▶ **What you will do**:
Give back every record below word for word, with the pictures omitted.

▶ **Items listed in a dataset**:
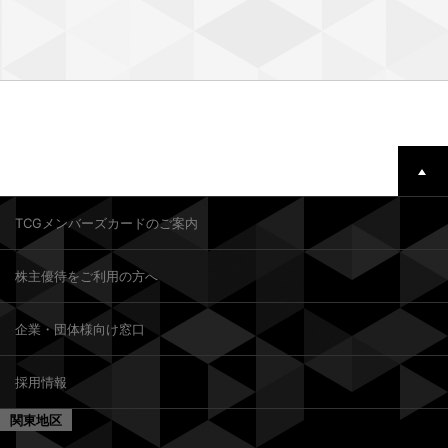
TCGメンバーズカードのご案内
株主優待をご利用の方へ
企業・団体様向け窓口
採用情報
関東地区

▶ **Exercise result**:
TCGメンバーズカードのご案内
株主優待をご利用の方へ
企業・団体様向け窓口
採用情報
関東地区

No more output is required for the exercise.